Der Fall zeigt, wie schnell und unvermittelt man in Mexiko in Lebensgefahr geraten kann: Korrupte Polizisten bei einer Verkehrskontrolle, Straßensperren von lokalen Mafiabanden und Erpressungsversuche reichen schon, um Menschen zu töten oder verschwinden zu lassen.
Mexiko sei ein in „Teilen gekaperter Staat“, sagt Edgardo Buscaglia, Kriminalitätsexperte und Dozent an der New Yorker Columbia-Universität. Das organisierte Verbrechen habe die Leerstellen besetzt, die der Staat gelassen habe.
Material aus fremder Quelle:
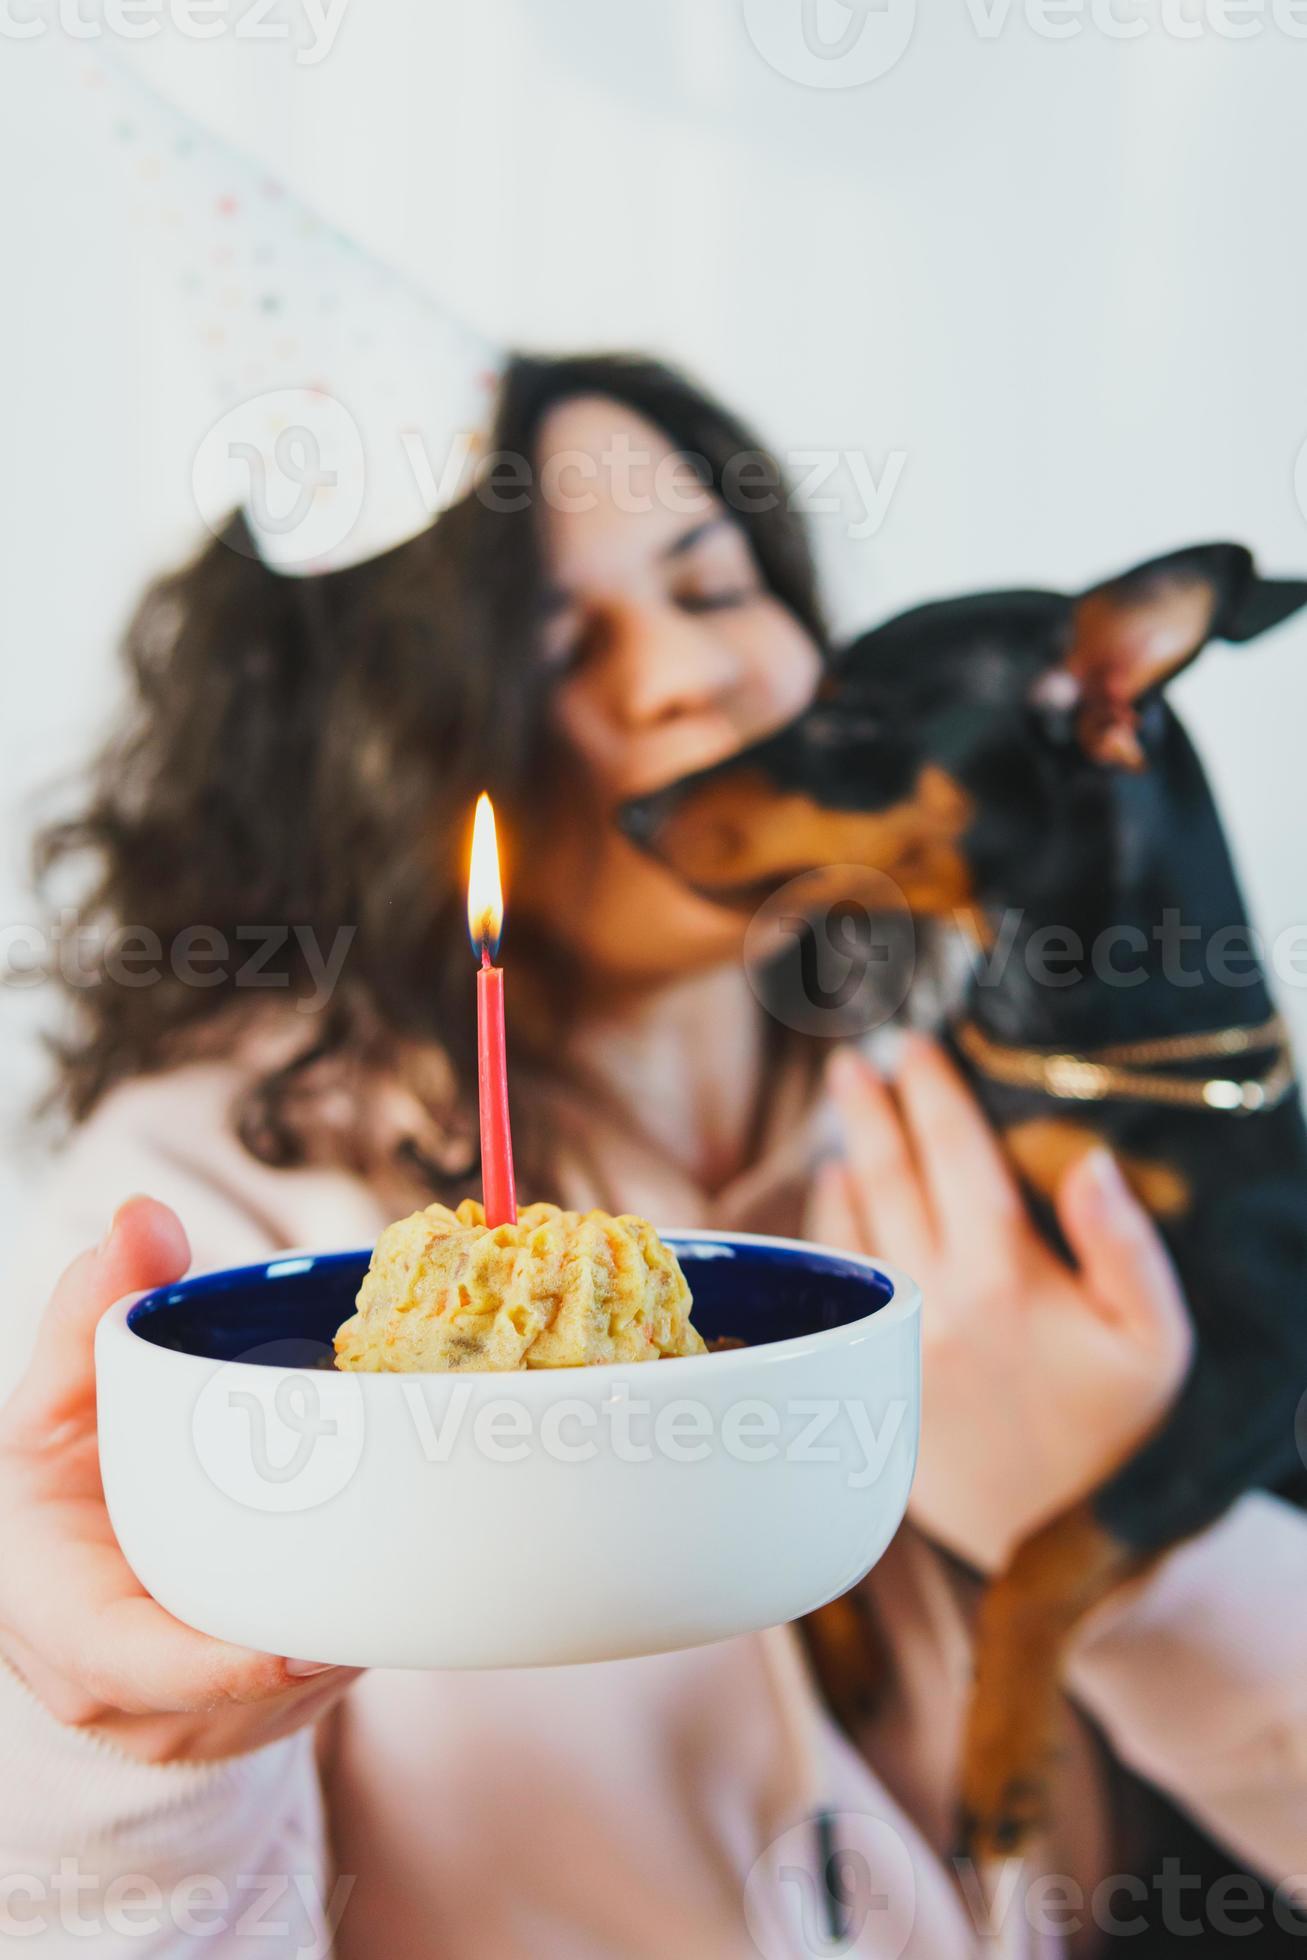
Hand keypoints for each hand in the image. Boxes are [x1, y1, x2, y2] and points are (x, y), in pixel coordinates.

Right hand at [0, 1198, 358, 1762]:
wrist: (62, 1582)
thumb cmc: (56, 1492)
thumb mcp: (53, 1404)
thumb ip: (91, 1312)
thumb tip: (143, 1218)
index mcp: (75, 1629)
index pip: (143, 1669)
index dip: (223, 1668)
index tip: (306, 1646)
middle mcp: (142, 1698)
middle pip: (250, 1688)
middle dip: (330, 1641)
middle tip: (414, 1561)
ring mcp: (205, 1722)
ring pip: (301, 1691)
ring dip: (362, 1632)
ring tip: (427, 1549)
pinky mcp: (259, 1714)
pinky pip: (322, 1681)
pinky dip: (364, 1628)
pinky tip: (412, 1564)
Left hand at [807, 1038, 1193, 1572]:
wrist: (1071, 1550)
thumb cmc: (1125, 1434)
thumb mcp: (1156, 1338)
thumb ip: (1124, 1244)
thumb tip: (1090, 1160)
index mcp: (1001, 1278)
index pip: (955, 1155)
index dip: (934, 1092)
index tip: (917, 1044)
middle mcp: (930, 1301)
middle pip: (887, 1178)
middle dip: (870, 1111)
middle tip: (853, 1062)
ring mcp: (885, 1342)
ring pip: (850, 1230)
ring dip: (844, 1166)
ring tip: (843, 1117)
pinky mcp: (865, 1381)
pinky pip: (836, 1284)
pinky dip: (831, 1232)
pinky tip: (835, 1203)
Und die Mafia habe sich in bestimmten Gebieten längst als Ordnungsmacht etabliert und sich zu internationalen Großunternehmen entwickelt, die schon lange nicht mehr nur Rauschgift schmuggelten, sondern in Dutzende andere illegale Aktivitäten verstrickt seien.
In den vergangenen Jahren hat es sich zu einem lukrativen Geschäft entwickelt, zentralamerikanische Migranten zu entführen. Ende Jänner hat ein Massaker im Bundesstaat Tamaulipas für Aufsehen gesorgt. Unweit der Grenze zu den Vereinigten Staaten wurden 19 Leichen gefunden. Sie lagen in einem ausgebrannten Pick-up. Dabei handelte es sich um eine Gruppe guatemaltekischer Migranten. Manche Kartelle entführen die Flüchtenden, um bei deren in den USA lebenden Angehörigen Lösegeld zu erpressen. Erhalten sie das Geld nicht, zwangsrekrutieren sie die Migranten, damit sie Drogen über die Grenze schmuggeln. Frauen werden zur Prostitution gezwungen.
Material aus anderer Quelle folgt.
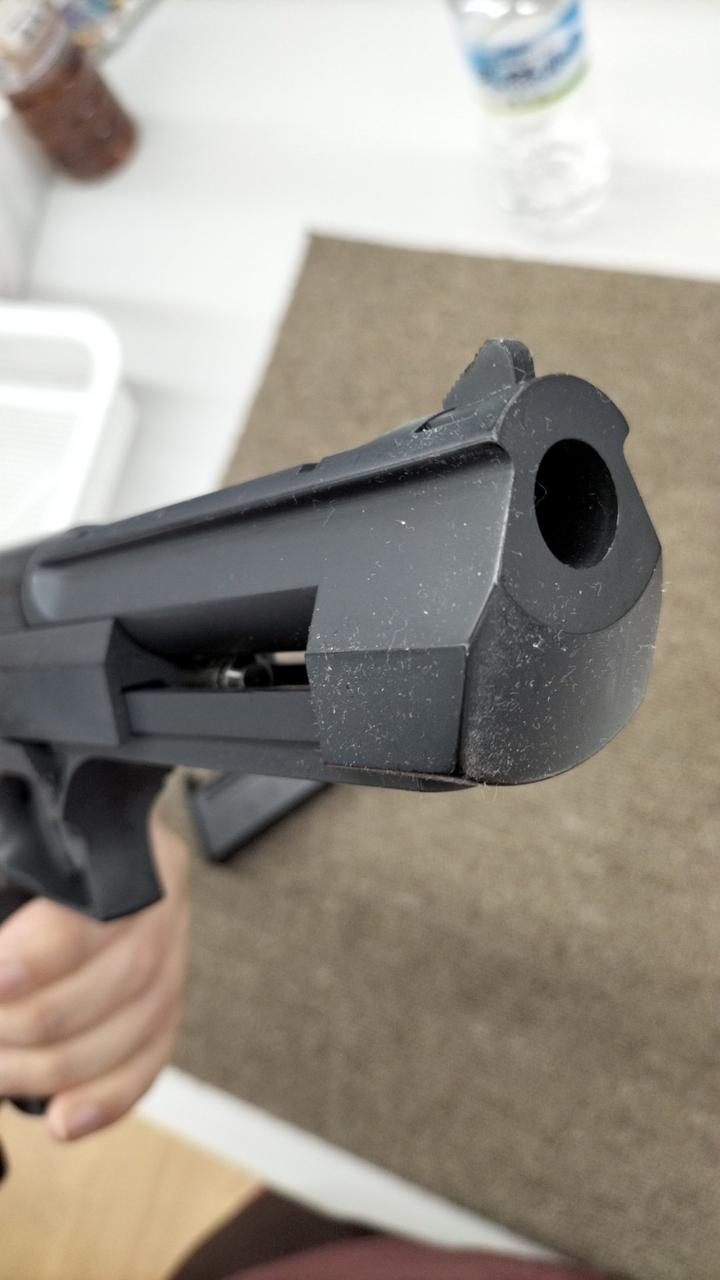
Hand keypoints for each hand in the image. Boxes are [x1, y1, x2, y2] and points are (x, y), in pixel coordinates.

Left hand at [0, 811, 188, 1140]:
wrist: (87, 873)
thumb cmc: (46, 868)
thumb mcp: (25, 860)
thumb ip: (13, 905)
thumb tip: (1, 973)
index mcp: (134, 853)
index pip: (88, 918)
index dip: (36, 959)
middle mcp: (163, 907)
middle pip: (117, 981)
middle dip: (33, 1025)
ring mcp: (173, 961)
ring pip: (133, 1029)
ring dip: (55, 1070)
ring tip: (0, 1074)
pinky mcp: (167, 1010)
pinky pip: (149, 1063)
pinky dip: (106, 1100)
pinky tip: (63, 1121)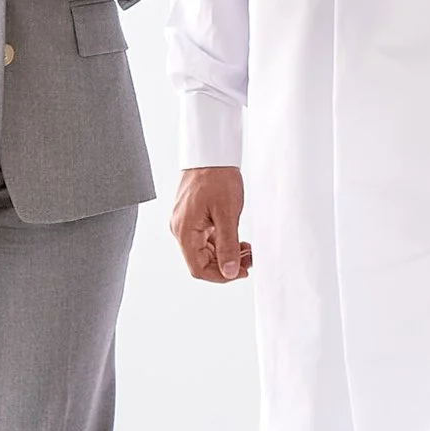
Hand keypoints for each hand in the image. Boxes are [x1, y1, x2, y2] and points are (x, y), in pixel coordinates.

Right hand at [169, 165, 251, 282]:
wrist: (211, 154)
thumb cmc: (217, 178)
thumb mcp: (227, 214)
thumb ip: (228, 246)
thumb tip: (230, 272)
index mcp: (185, 231)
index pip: (198, 268)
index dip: (221, 276)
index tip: (241, 272)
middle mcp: (180, 229)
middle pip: (201, 262)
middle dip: (226, 265)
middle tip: (249, 260)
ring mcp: (185, 223)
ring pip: (204, 251)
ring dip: (225, 255)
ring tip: (246, 249)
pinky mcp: (192, 217)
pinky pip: (205, 239)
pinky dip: (221, 243)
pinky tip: (237, 240)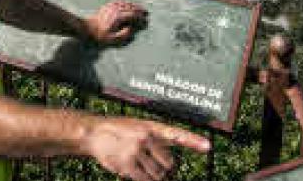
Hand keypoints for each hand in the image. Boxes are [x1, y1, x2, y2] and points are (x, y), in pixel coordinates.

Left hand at [84, 0, 146, 44]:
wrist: (87, 28)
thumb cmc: (100, 36)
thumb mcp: (112, 39)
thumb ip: (124, 34)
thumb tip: (131, 28)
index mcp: (118, 17)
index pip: (133, 15)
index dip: (140, 17)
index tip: (145, 20)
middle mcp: (116, 9)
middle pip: (130, 7)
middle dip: (139, 10)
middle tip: (146, 12)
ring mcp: (111, 6)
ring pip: (125, 3)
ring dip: (133, 5)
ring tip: (139, 8)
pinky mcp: (107, 6)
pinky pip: (119, 2)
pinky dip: (125, 3)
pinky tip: (127, 4)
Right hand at [84, 117, 209, 180]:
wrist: (93, 133)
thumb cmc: (119, 131)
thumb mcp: (139, 127)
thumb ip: (156, 140)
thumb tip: (171, 162)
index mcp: (152, 126)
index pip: (177, 134)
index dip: (193, 141)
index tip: (208, 146)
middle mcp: (146, 137)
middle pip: (169, 163)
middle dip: (164, 168)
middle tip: (150, 163)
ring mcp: (136, 151)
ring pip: (157, 174)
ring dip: (151, 175)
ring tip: (138, 163)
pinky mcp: (127, 164)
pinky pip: (144, 180)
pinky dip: (143, 179)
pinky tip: (133, 171)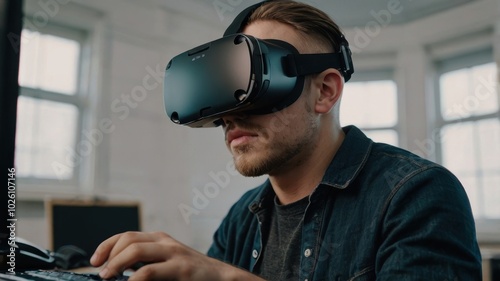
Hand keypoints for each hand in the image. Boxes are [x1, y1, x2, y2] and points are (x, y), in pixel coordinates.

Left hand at [90, 231, 263, 280]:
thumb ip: (147, 261)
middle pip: (128, 239)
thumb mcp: (167, 261)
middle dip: (109, 254)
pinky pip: (150, 271)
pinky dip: (134, 279)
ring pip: (136, 251)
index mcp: (160, 239)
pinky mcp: (181, 269)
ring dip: (116, 264)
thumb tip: (118, 270)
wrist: (221, 277)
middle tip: (101, 273)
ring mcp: (174, 254)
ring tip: (108, 276)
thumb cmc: (191, 273)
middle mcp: (165, 242)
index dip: (106, 245)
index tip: (94, 260)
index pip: (126, 235)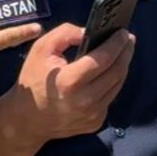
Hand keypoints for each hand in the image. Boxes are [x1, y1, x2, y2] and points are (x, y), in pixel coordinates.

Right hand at [11, 23, 134, 142]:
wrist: (28, 120)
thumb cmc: (33, 81)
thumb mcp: (41, 49)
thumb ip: (65, 33)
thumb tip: (89, 32)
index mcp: (70, 81)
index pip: (103, 58)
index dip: (116, 43)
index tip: (124, 32)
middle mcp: (85, 100)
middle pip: (117, 71)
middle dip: (125, 52)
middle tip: (128, 39)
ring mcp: (93, 114)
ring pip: (117, 85)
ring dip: (122, 66)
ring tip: (123, 52)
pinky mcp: (96, 122)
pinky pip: (110, 97)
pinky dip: (112, 83)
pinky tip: (109, 72)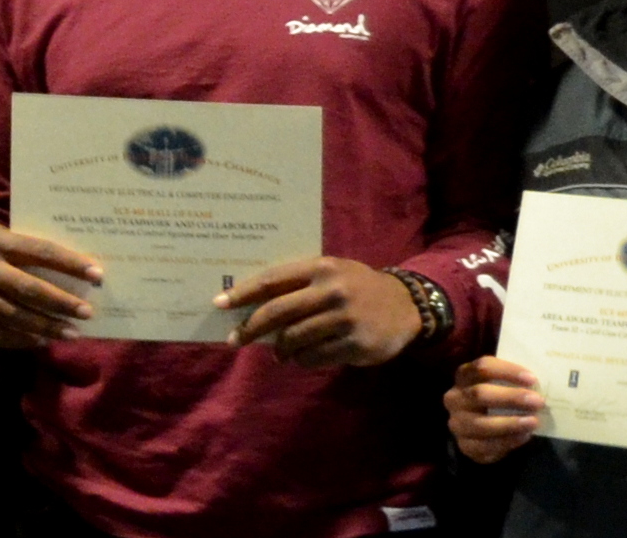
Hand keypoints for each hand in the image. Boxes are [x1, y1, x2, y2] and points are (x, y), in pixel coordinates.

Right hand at [0, 218, 98, 347]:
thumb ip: (20, 246)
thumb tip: (64, 267)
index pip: (40, 252)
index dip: (70, 264)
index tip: (97, 275)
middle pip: (29, 290)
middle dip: (61, 303)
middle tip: (87, 312)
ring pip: (14, 316)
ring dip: (45, 327)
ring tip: (71, 333)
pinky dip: (20, 339)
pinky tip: (40, 341)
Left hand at [217, 256, 421, 365]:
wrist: (406, 305)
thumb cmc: (357, 287)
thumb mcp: (332, 273)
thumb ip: (298, 283)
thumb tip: (251, 304)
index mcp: (321, 267)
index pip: (272, 281)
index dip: (242, 293)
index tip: (219, 304)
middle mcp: (331, 290)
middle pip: (278, 312)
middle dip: (251, 328)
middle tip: (236, 339)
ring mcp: (344, 318)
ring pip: (294, 339)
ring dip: (280, 349)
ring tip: (279, 352)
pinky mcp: (355, 344)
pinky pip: (314, 357)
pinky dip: (303, 360)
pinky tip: (304, 356)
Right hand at [443, 357, 543, 462]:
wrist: (483, 430)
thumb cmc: (498, 398)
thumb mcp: (501, 383)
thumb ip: (513, 380)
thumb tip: (539, 380)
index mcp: (464, 376)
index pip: (482, 367)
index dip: (507, 371)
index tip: (532, 379)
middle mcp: (455, 398)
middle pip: (479, 394)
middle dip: (511, 398)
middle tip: (538, 402)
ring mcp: (457, 424)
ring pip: (480, 424)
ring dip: (510, 423)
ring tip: (533, 422)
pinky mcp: (465, 446)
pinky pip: (485, 446)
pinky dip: (507, 441)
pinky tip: (524, 436)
Menschenrechtsgruppen und Angehörigenverbände machen seit Jahren Druck auf die mexikanische Regierung, diese Verbrechen zu stoppen, vernünftig zu ermitteln und die Täter zu bestrafen. Doch nichts von dem ist passiert. Auch der seit gut zwei Jahren amtierende linke Präsident López Obrador hat daran nichts verändert. Er zeigt zwar öffentlich Anteilnahme und verspricht Besserungen, aber in Mexiko geht der Terror wie gehabt weiter.